Zhejiang leaders convened a meeting on June 20 to discuss the crisis with bankers and company executives. Details were not released, but the province might take a cue from the capital city Hangzhou, where officials recently worked out a plan for rescuing banks and companies.

The Hangzhou bailout plan was publicized following a May meeting between city officials and executives at companies, banks and financial institutions tied to the guarantee network.

Under the plan, the Hangzhou government said it will finance bridge loans to struggling companies, which in turn can use that money to repay banks as long as they maintain operations. In addition, city officials ordered local banks to continue lending to viable firms.

The government's program, however, did not stop Zhejiang bankers who've been busy tracking down companies linked to Tianyu and calling their loans.

Rescues and Risks

Guaranteeing loans for each other has long been common in Zhejiang, said a risk officer at a major bank. Neither is there anything unusual about credit crises and subsequent government bailouts in the province.

The city of Shaoxing, for example, rode to the rescue in 2008 following the failure of a local petrochemical firm called Zhejiang Hualian Sunshine Petro-Chemical Co.
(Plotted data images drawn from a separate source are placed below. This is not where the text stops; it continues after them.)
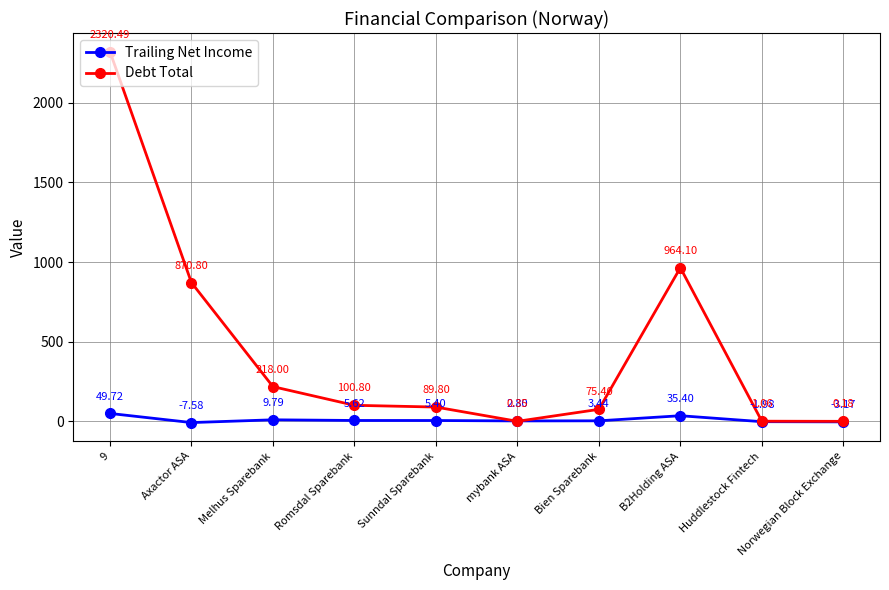

Between which two adjacent categories do Debt Total and Trailing Net Income first intersect?

Sunndal Sparebank and mybank ASA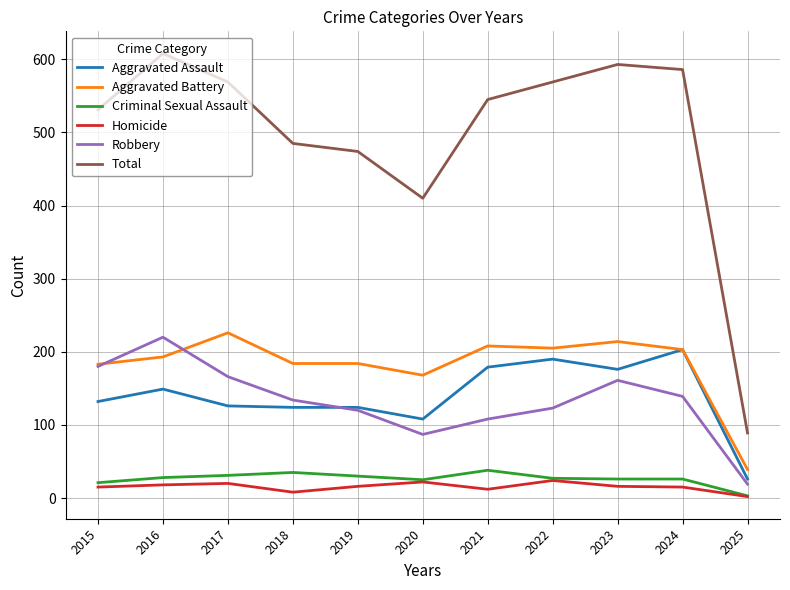

What is the sum of the Aggravated Assault values at 2018 and 2017?

250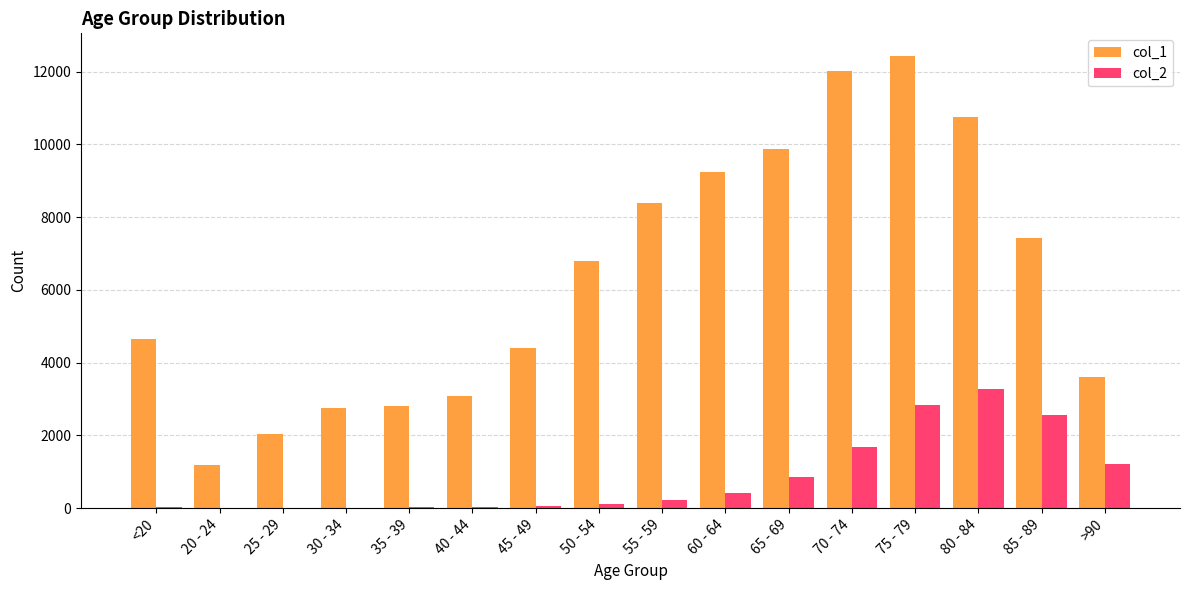

Which series has the largest total across all categories?

col_1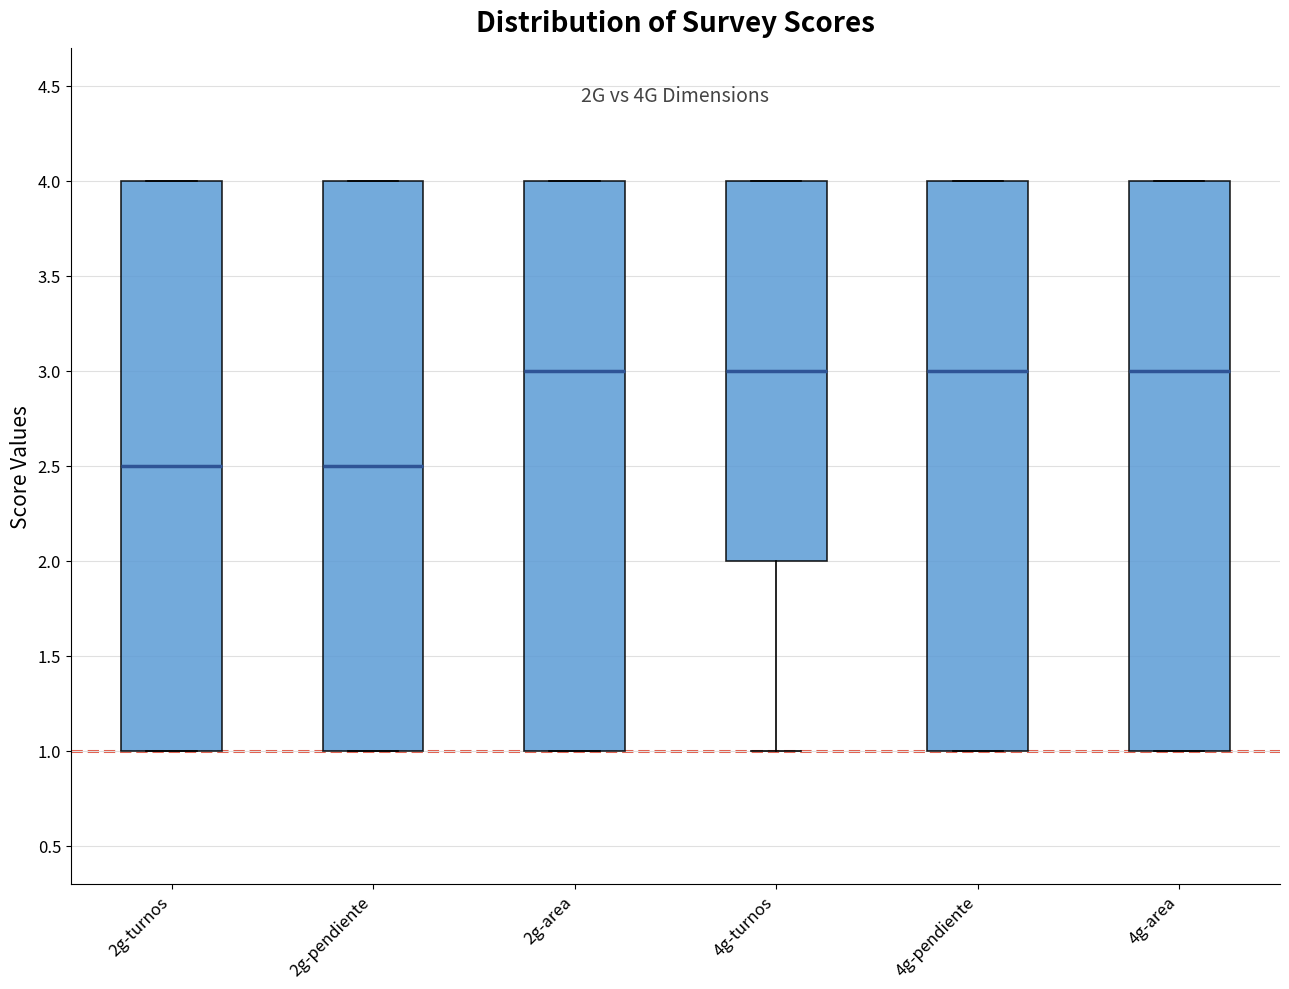

Where is the lower edge of the box for 4g-area on the y-axis? The values are not printed on the chart, so give them approximately, as read against the axis.

1.0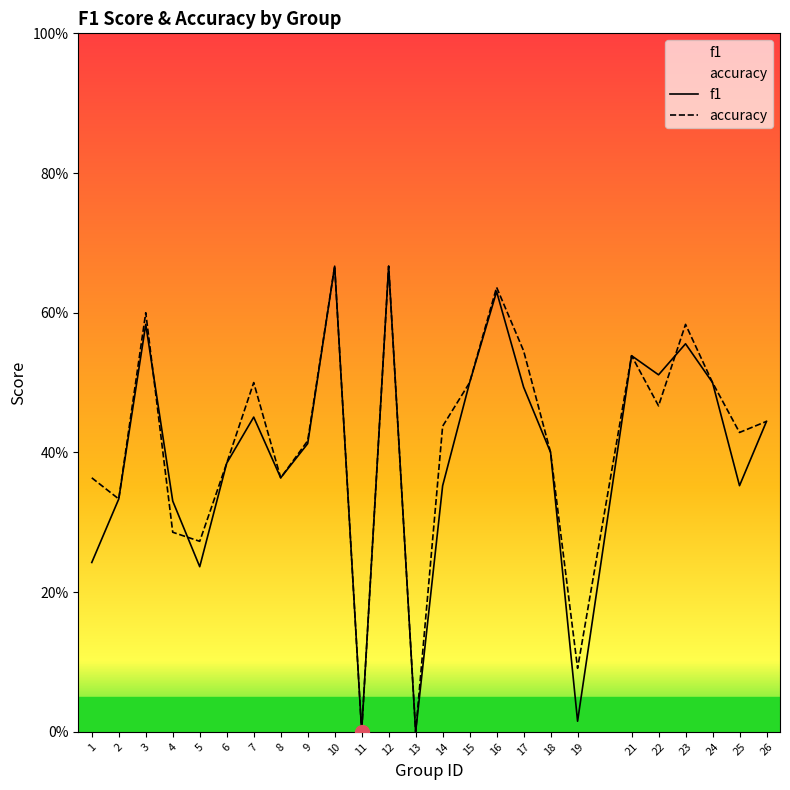

Which category has the lowest value across all series?

11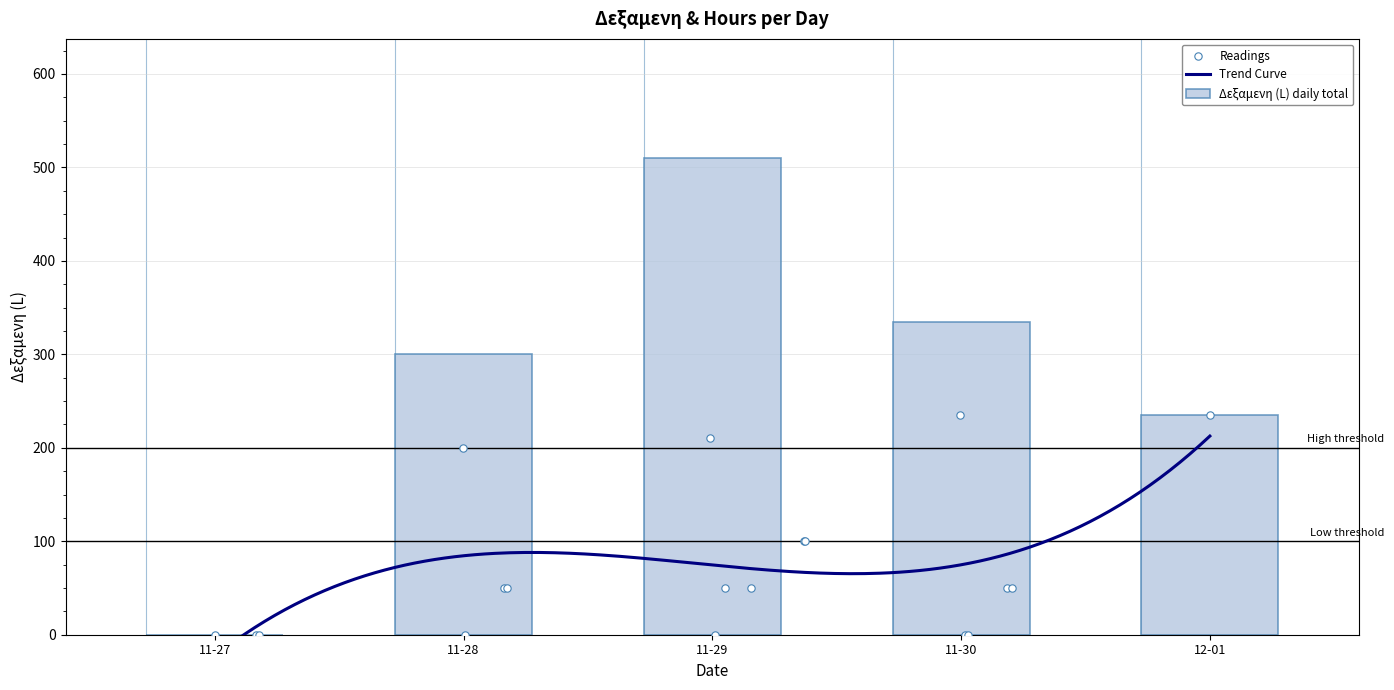

Which category has the highest value in the Δεξαμενη (L) daily total series?

11-29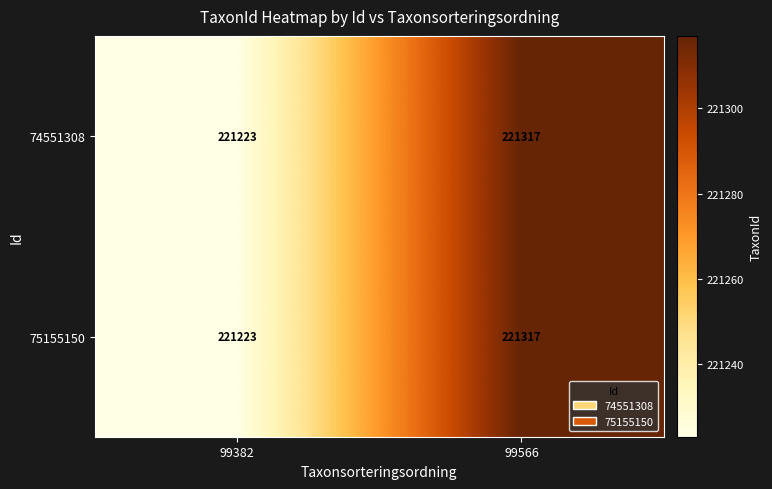

Count the number of data series in this chart.

2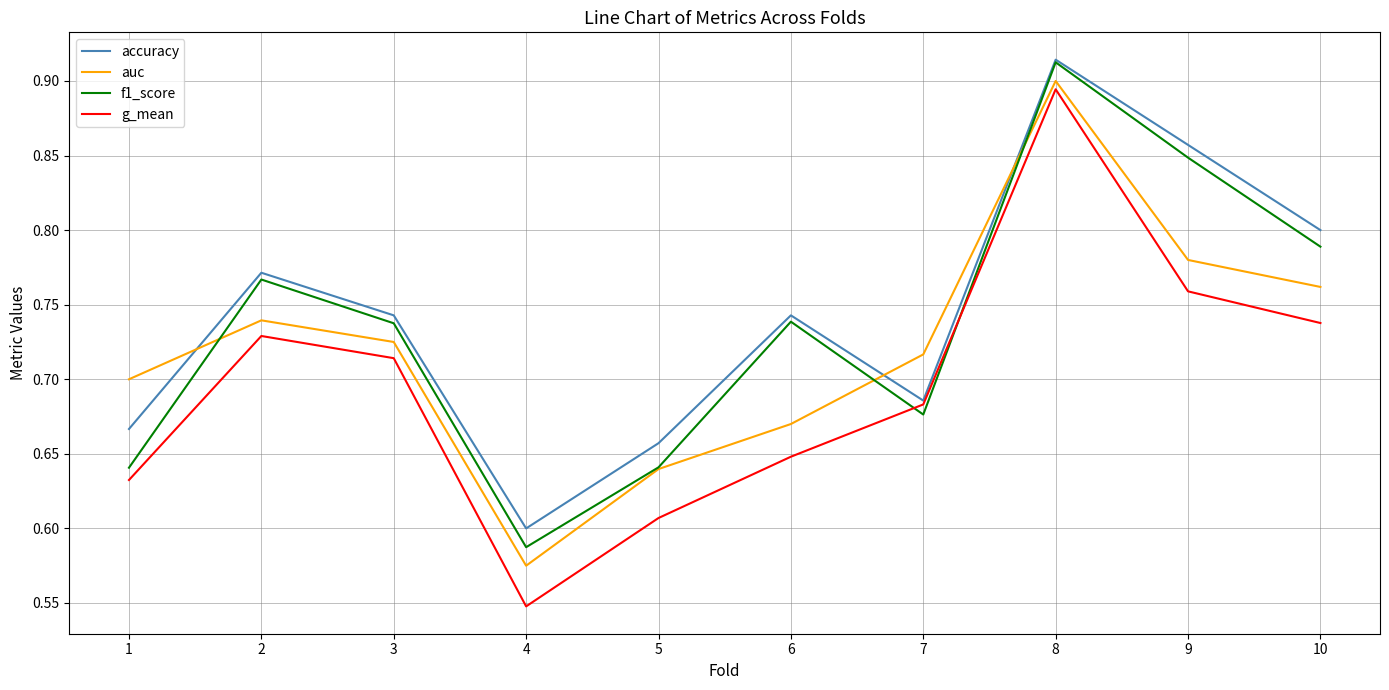

The value of accuracy at 1 is 0.7. True or false?

True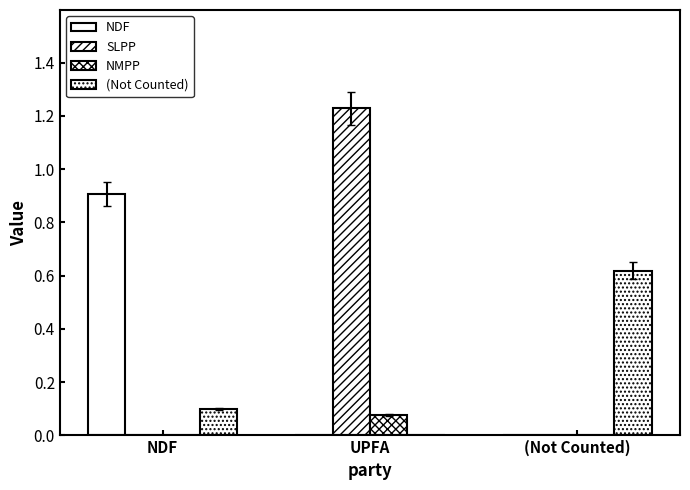

How many values in (Not Counted) are above zero?

2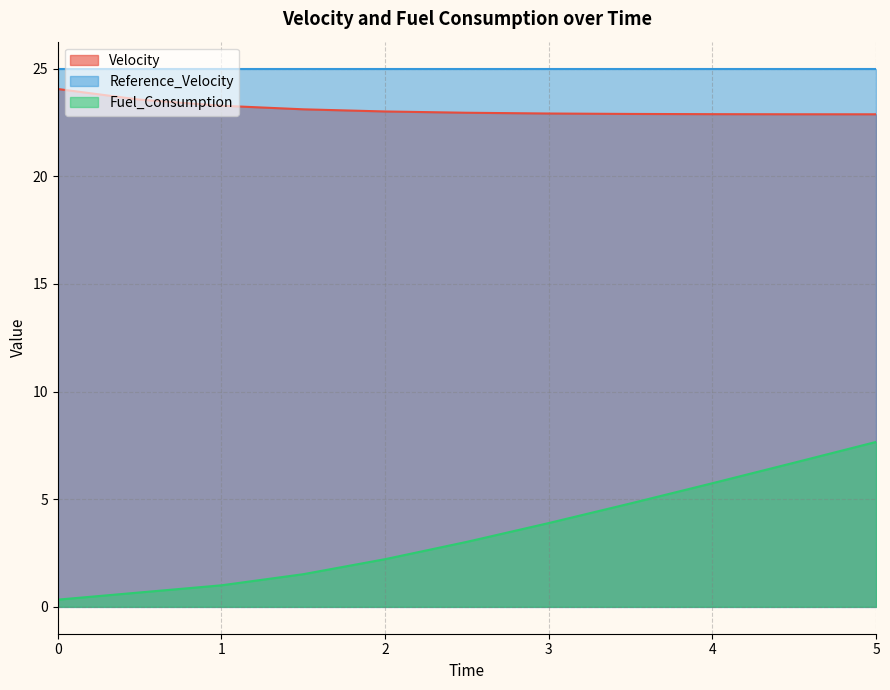

Which series changed the most between 0.5 and 1.5?

Fuel_Consumption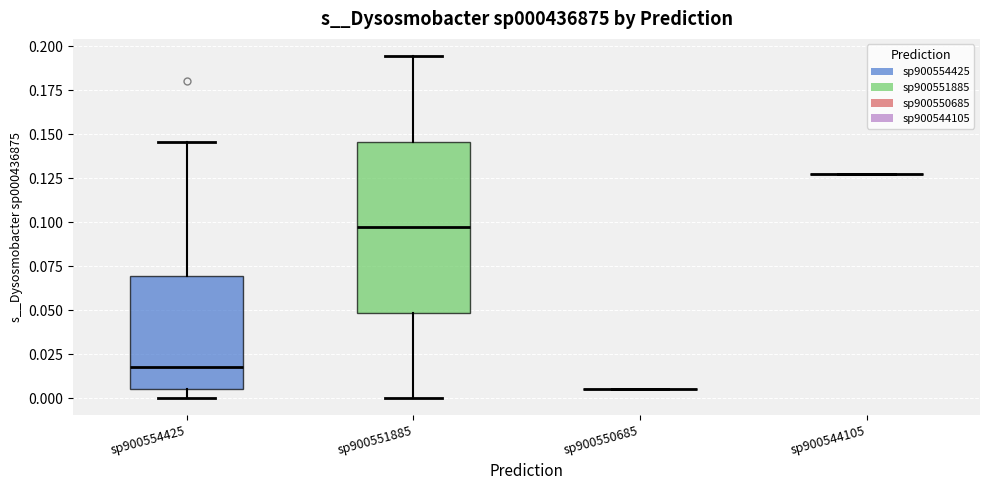

Reading left to right, transcribe this box plot: for each box, give where its median line is, the range the box spans, and where its two whiskers end, as read against the y-axis. The values are not printed on the chart, so give them approximately, as read against the axis.

sp900554425: median 0.020, box 0.005 to 0.070, whiskers 0.000 to 0.145
sp900551885: median 0.095, box 0.050 to 0.145, whiskers 0.000 to 0.195
sp900550685: box collapsed to a line at 0.005, whiskers 0.005 to 0.005
sp900544105: box collapsed to a line at 0.125, whiskers 0.125 to 0.125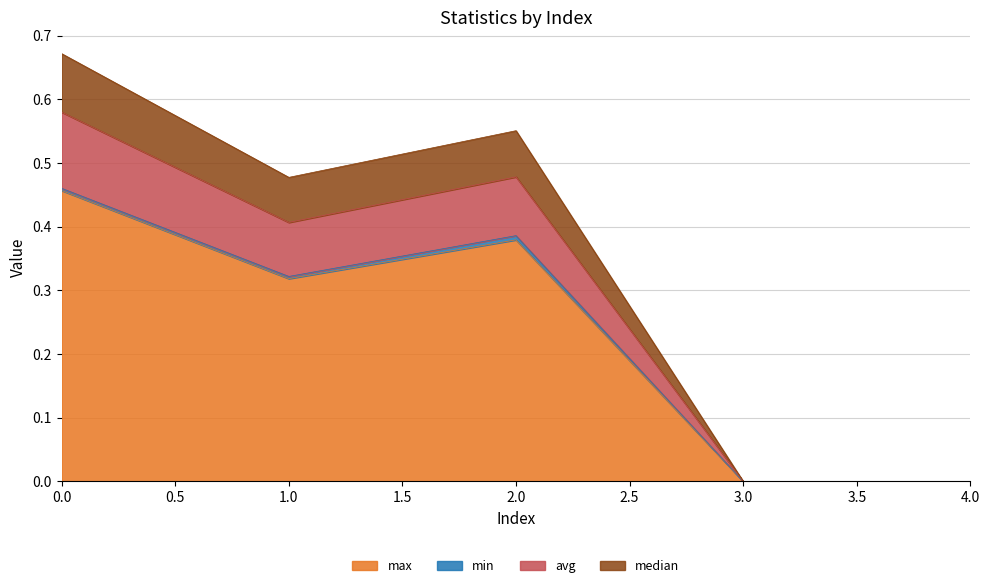

The max series shows 0.0 at 4.0. True or false?

True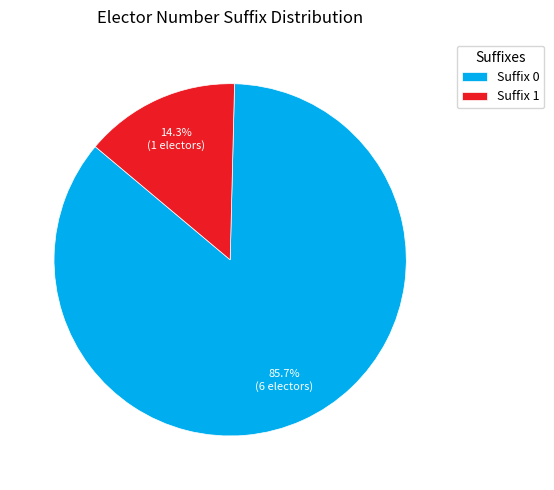

Count the number of slices in the pie.

2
Ltd.

Hualian Sunshine borrowed more than 8 billion yuan from eight banks and let a number of enterprises use that borrowed money to guarantee their own loans. Together, the network's participants borrowed more than 100 billion yuan, said an Industrial and Commercial Bank of China official.

The Shaoxing government intervened to arrange a restructuring of Hualian Sunshine's debt, assuming half the burden through a state-owned enterprise. Companies in the lending network also received government support.

Similarly happy endings have yet to be worked out in Zhejiang's latest credit crunch.

Banks that extended credit to the Hangzhou-based electrical equipment maker Hupai Holding Group, for example, have been calling outstanding loans for months, pushing the company toward bankruptcy.

Loans worth 382 million yuan written by China Zheshang Bank helped Hupai buy Zhejiang Hongfa Energy Investment Co. in November 2010, a source said. But the bank demanded a repayment of 132 million yuan in April, arguing the borrower failed to provide adequate collateral.

Hupai's other bankers started calling loans after Hongfa defaulted in May on a 40 million yuan loan issued by Zheshang Bank.

Who's to Blame?

Some officials close to the latest crisis have faulted banks for loose credit policies that fueled the Tianyu network's development.

One credit analyst said Zhejiang banks have been blindly trusting loan guarantors while failing to properly examine and screen loan candidates. An official at China Construction Bank's Zhejiang branch said his bank should have better analyzed potential borrowers' financial conditions, not just guarantees and promises.

Some company managers have criticized the banks as well, saying they acted greedily during periods of easy credit access but pulled back at the first sign of trouble.

Meanwhile, some bankers have pointed an accusatory finger at the province's company executives.

"Zhejiang's business owners were spoiled by easy access to credit, especially in 2008 and 2009," said a credit manager at one bank. "Back then, they could always get loans using land as collateral and could always make money by investing in property."

The reciprocal nature of the guarantee network stripped real bank loan guarantees of any value, argued another banker. The system has made all its participants mutually vulnerable to an economic downturn, he said.

Now that property development can no longer guarantee profits, the banker said, borrowers and guarantors are in trouble together.

Cash flow at some enterprises has fallen to dangerously low levels, said a bank loan officer, so that they've been forced to survive on credit. Many ran out of cash after pouring money into speculative property investments, he said, which flopped after the central government imposed real estate development restrictions in 2010.

An executive at Hangzhou furniture manufacturer Rongshi Group is among those faulting the banks, which have called in his company's loans.

"Most banks care only about how to get themselves out of the mire," he said. And without a broad solution for companies and banks "no one will escape."